WORK INSTRUCTIONS: Every line of the data below is to be duplicated exactly, pictures excepted.

*-*-*

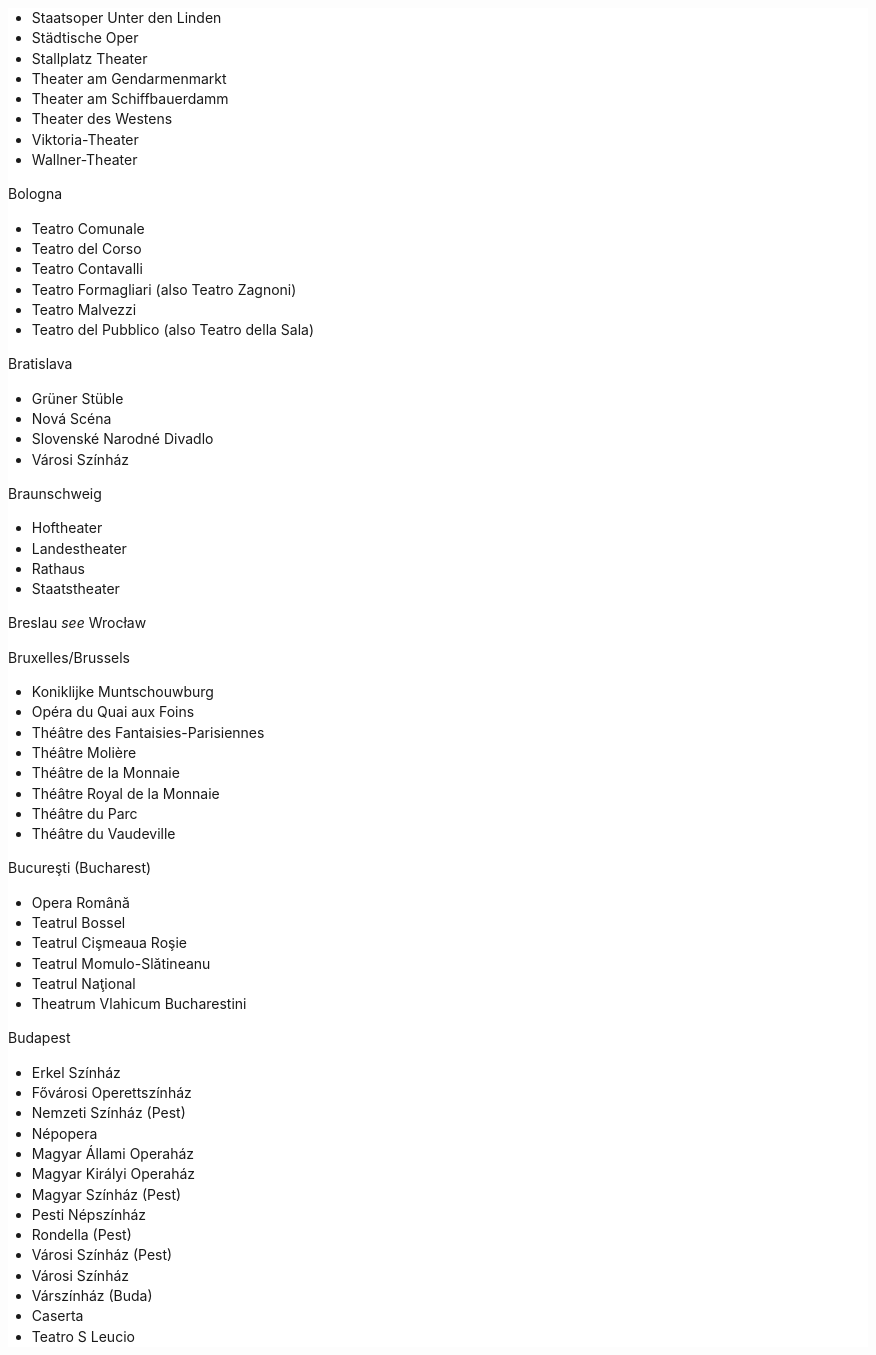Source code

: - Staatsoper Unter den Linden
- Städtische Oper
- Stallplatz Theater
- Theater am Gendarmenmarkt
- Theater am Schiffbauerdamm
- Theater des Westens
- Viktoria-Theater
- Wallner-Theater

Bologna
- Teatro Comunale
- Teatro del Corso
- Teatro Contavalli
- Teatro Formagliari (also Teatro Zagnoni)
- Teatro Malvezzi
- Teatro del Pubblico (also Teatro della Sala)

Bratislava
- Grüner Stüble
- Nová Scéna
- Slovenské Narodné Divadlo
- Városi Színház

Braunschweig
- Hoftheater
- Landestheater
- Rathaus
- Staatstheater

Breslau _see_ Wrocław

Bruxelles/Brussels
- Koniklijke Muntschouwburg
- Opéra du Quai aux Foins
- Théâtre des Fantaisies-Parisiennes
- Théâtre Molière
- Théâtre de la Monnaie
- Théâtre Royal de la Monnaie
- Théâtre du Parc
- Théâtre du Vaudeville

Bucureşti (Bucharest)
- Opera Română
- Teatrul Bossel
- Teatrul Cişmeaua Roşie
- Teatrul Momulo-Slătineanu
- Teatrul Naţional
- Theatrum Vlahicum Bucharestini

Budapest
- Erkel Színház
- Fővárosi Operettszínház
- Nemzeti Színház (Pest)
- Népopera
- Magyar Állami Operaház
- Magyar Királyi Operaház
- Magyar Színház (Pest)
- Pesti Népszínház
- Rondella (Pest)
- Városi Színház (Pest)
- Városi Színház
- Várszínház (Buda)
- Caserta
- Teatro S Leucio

*-*-*

EXPECTED ANSWER:
Source code

: - Staatsoper Unter den Linden
- Städtische Oper
- Stallplatz Theater
- Theater am Gendarmenmarkt
- Theater am Schiffbauerdamm
- Theater des Westens
- Viktoria-Theater
- Wallner-Theater

Bologna
- Teatro Comunale
- Teatro del Corso
- Teatro Contavalli
- Teatro Formagliari (also Teatro Zagnoni)
- Teatro Malvezzi
- Teatro del Pubblico (also Teatro della Sala)

Bratislava
- Grüner Stüble
- Nová Scéna
- Slovenské Narodné Divadlo
- Városi Színház

Braunschweig
- Hoftheater
- Landestheater
- Rathaus
- Staatstheater

Breslau _see_ Wrocław

Bruxelles/Brussels
- Koniklijke Muntschouwburg
- Opéra du Quai aux Foins
- Théâtre des Fantaisies-Parisiennes
- Théâtre Molière
- Théâtre de la Monnaie
- Théâtre Royal de la Monnaie
- Théâtre du Parc
- Théâtre du Vaudeville

Bucureşti (Bucharest)
- Opera Română
- Teatrul Bossel
- Teatrul Cişmeaua Roşie
- Teatrul Momulo-Slătineanu
- Teatrul Naţional
- Theatrum Vlahicum Bucharestini

Budapest
- Erkel Színház
- Fővárosi Operettszínház
- Nemzeti Színház (Pest)
- Népopera
- Magyar Állami Operaház
- Magyar Királyi Operaház
- Magyar Színház (Pest)
- Pesti Népszínház
- Rondella (Pest)
- Városi Színház (Pest)
- Városi Színház
- Várszínház (Buda)
- Caserta
- Teatro S Leucio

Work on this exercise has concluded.